I am planning to upgrade our environment from ESX 3.5 to vSphere ESXi and I am a little unsure about how to best utilize the network adapters.
In the old design we have it like this
vmnic0 - SC and vmotion
vmnic1 - Vlans for the VMs
vmnic2 - SAN (iSCSI)
vmnic3 - SAN (iSCSI)
vmnic4- Vlans for the VMs
vmnic5 - SC and vmotion
Since there is no SC in vSphere ESXi do I need to dedicate 2 adapters only for vmotion or should I run them together with the normal network traffic like shown underneath?
vmnic0 - Vlans for the VMs/vmotion
vmnic1 - Vlans for the VMs/vmotion
vmnic2 - SAN (iSCSI)
vmnic3 - SAN (iSCSI)
vmnic4- Vlans for the VMs/vmotion
vmnic5 - Vlans for the VMs/vmotion
It would be great if anyone had any viewpoints on this.

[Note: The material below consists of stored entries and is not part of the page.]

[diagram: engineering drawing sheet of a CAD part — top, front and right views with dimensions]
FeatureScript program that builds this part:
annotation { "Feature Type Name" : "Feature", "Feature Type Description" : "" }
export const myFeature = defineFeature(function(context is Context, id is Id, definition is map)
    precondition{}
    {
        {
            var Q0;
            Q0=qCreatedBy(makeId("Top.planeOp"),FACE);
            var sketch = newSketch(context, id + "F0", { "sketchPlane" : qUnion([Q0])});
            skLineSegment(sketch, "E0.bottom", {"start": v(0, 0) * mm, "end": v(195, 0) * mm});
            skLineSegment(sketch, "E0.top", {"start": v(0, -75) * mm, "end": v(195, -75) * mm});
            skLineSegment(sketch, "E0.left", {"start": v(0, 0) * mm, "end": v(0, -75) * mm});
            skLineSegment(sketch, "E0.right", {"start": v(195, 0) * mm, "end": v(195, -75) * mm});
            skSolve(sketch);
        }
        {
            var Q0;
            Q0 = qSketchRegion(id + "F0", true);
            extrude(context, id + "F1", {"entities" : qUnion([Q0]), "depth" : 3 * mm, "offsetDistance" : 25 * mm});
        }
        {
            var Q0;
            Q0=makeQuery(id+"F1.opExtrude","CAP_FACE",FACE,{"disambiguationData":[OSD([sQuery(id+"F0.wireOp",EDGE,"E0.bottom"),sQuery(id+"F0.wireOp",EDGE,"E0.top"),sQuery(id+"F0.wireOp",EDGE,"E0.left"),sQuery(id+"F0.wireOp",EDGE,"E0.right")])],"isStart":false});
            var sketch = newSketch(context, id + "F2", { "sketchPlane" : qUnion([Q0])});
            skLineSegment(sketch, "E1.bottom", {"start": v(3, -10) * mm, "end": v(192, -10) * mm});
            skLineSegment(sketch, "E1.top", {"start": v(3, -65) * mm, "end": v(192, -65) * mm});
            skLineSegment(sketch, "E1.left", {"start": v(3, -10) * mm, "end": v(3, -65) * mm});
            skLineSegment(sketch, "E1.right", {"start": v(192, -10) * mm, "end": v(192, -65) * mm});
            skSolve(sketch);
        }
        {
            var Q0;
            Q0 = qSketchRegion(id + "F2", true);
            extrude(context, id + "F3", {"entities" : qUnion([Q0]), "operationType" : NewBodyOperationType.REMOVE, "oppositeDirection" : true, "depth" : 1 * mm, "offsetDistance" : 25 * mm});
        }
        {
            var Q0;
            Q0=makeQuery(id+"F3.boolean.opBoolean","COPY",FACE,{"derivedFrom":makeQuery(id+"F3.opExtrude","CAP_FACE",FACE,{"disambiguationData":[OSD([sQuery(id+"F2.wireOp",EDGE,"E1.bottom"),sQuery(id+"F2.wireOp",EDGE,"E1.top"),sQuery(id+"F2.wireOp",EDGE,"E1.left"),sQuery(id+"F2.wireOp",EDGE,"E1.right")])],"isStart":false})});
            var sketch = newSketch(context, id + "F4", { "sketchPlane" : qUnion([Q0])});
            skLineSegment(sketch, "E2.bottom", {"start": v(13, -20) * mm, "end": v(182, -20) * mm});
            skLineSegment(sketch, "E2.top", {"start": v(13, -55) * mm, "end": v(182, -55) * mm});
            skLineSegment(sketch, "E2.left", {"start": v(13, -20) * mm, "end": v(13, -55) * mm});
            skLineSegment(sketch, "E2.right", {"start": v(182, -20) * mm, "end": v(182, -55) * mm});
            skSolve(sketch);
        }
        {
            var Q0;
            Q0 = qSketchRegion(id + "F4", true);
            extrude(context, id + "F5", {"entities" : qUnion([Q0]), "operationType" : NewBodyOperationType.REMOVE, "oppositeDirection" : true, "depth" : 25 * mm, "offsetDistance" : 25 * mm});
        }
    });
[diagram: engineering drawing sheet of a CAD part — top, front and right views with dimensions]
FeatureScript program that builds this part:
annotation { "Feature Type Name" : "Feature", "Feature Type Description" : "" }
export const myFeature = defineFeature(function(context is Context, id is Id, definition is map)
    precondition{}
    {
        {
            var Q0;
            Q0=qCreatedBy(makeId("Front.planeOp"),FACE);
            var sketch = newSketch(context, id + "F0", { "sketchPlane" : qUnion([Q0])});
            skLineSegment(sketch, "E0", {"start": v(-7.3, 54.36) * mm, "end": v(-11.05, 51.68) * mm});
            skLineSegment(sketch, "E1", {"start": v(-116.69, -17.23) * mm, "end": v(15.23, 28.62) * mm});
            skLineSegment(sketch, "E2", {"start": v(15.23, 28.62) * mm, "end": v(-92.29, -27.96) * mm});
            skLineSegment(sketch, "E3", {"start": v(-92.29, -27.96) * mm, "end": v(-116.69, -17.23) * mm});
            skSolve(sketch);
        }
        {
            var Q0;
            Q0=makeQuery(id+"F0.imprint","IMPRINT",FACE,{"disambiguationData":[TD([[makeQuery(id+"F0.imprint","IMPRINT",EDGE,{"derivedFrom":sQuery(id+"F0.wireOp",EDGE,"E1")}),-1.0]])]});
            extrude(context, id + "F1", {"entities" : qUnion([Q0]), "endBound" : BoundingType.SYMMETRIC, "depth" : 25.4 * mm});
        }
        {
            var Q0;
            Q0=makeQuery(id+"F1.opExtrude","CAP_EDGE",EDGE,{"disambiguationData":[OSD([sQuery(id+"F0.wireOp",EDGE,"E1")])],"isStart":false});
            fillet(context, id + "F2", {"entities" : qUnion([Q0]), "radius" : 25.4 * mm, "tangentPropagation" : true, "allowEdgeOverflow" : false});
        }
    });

It does not have SC but it have the "management network", which is the equivalent for the service console network, with the difference that is a vmkernel port also. I think you can keep the same network layout, just having the management network instead of the SC portgroup.
Marcelo Soares
VMWare Certified Professional 310/410
Virtualization Tech Master
Globant Argentina
Consider awarding points for "helpful" and/or "correct" answers.
The original design seems like it would be more efficient and better protected. The way you have the network adapters seperated would provide a little more fault tolerance than the new design if they are port channeled on the physocal switch. The management network (as mentioned in another post) is very similar to your SC so there is still a requirement to have a connection for it.
On ESXi there isn't the SC, but you can add a vmkernel interface for management.
So I suggest to isolate VM traffic by VMotion traffic and (if possible) by management traffic.
You can use different VLAN id for this scope.